1Q FY12F: 2.1% revenue growth, 130bps margin decline likely
We expect Wipro’s IT services division to post USD revenue growth of
2.1% q-q in 1Q FY12, which will include about one month of the SAIC
acquisition. EBIT margins in IT services are likely to dip by 130bps q-q on
account of the partial impact of wage hikes and the SAIC acquisition.
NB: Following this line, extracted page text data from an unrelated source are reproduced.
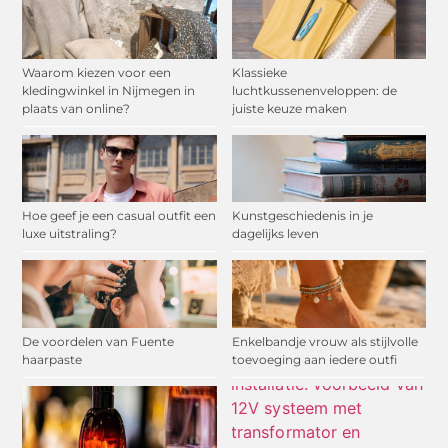
Waarom kiezen voor een
Klassieke
kledingwinkel in Nijmegen in
luchtkussenenveloppen: de
plaats van online?
juiste keuze maken
Hoe geef je een casual outfit een
Kunstgeschiedenis in je
luxe uitstraling?
dagelijks leven
De voordelen van Fuente
Enkelbandje vrouw als stijlvolle
haarpaste
toevoeging aan iedere outfi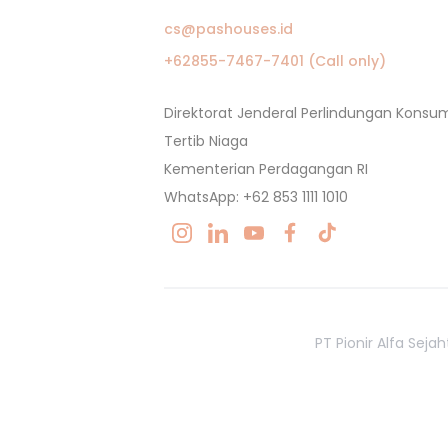
cs@pashouses.id
+62855-7467-7401 (Call only)
Direktorat Jenderal Perlindungan Kons
Tertib Niaga
Kementerian Perdagangan RI
WhatsApp: +62 853 1111 1010
PT Pionir Alfa Sej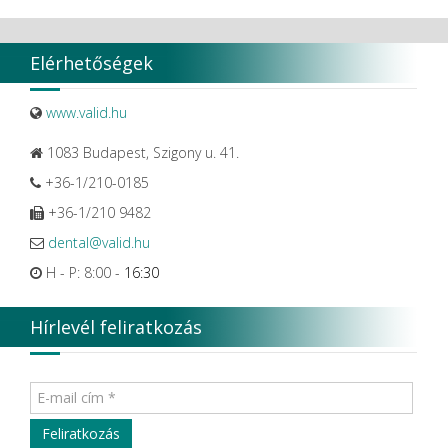
Elérhetőségek
www.valid.hu
1083 Budapest, Szigony u. 41.
+36-1/210-0185
+36-1/210 9482
dental@valid.hu
H - P: 8:00 -
16:30
Hírlevél feliratkozás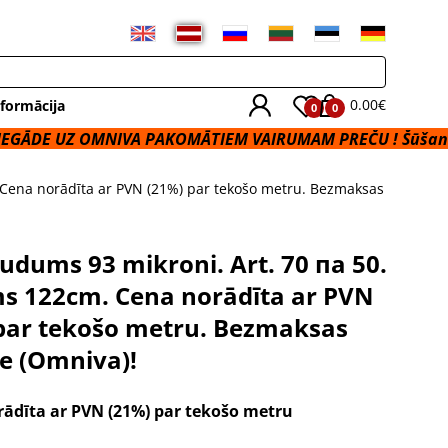
0.00€
formācija
0
0
NIVA PAKOMĀTIEM VAIRUMAM PREČU ! Šūšanas Pakalpoju
 Cena norādīta ar PVN (21%) par tekošo metru. Bezmaksas
audums 93 mikroni. Art. 70 пa 50.
s 122cm. Cena norādīta ar PVN
par tekošo metru. Bezmaksas
e (Omniva)!
rādīta ar PVN (21%) par tekošo metru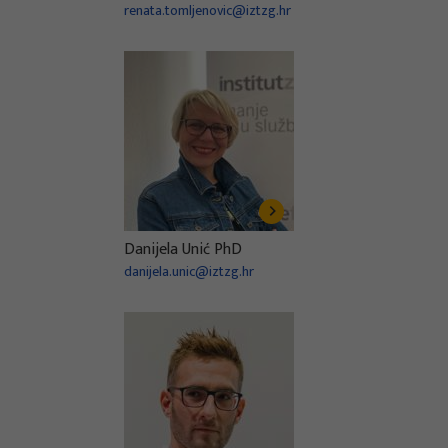
renata.tomljenovic@iztzg.hr
Danijela Unić PhD
danijela.unic@iztzg.hr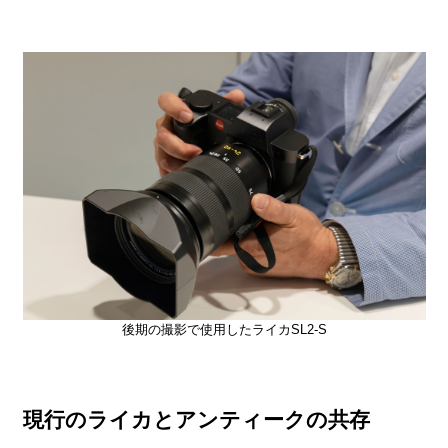
後期の撮影で使用したライカSL2-S
現行のライカとアンティークの共存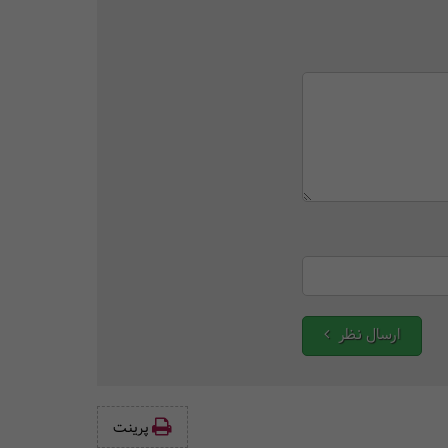
ارسال نظر
پرینت‌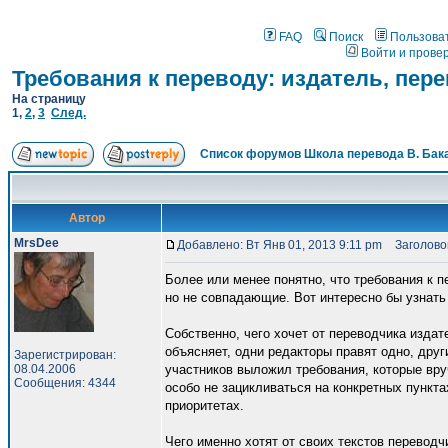
FAQ
Поиск
Пользова
Войти и прове
Требования к переводу: издатель, пер
На страницу
1
,
2
,
3
След.
Список форумов Школа перевода В. Бак
Автор
MrsDee
Добавлено: Вт Янв 01, 2013 9:11 pm
Заголовок
Более или менее понятно, что требования к 
но не совпадающие. Вот интересно бы узнать
Собственно, чего хочет от переводчика издат
объясняет, одни редакторы правят одно, друг
Зарегистрирован:
08.04.2006
участников выложил требования, которые вруч
Сообщения: 4344
особо не зацикливаться на конкретных пункт
приоритетах.
Чего именно хотят от своих текстов переводч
Lowering revenue estimates slightly
We reduce our USD revenue growth estimates marginally to account for
SAIC revenue in line with management guidance, and slightly lower
organic revenue growth expectations. We now look for an organic USD
revenue CAGR of 19%, a 230bps decline in EBIT margins and an EPS
CAGR of 11% over FY11-13.
Action/Valuation: No immediate return to parity with tier 1; NEUTRAL
We believe the results of recent management and business restructuring
will take time to fructify, while leading to underperformance on revenue
growth and margins near term. We prefer Infosys and HCL Tech among
tier-1 IT companies on better earnings growth and greater valuation
comfort. We remain NEUTRAL and retain our TP of INR450 based on 17x
FY13F EPS. Wipro remains our least preferred stock in tier-1 IT.
Catalyst: Early results from restructuring
Early results of Wipro’s restructuring leading to growth acceleration would
likely be a key stock catalyst. 2Q FY12 organic revenue growth guidance
of lower than 5% organic growth could be a downside trigger, we believe.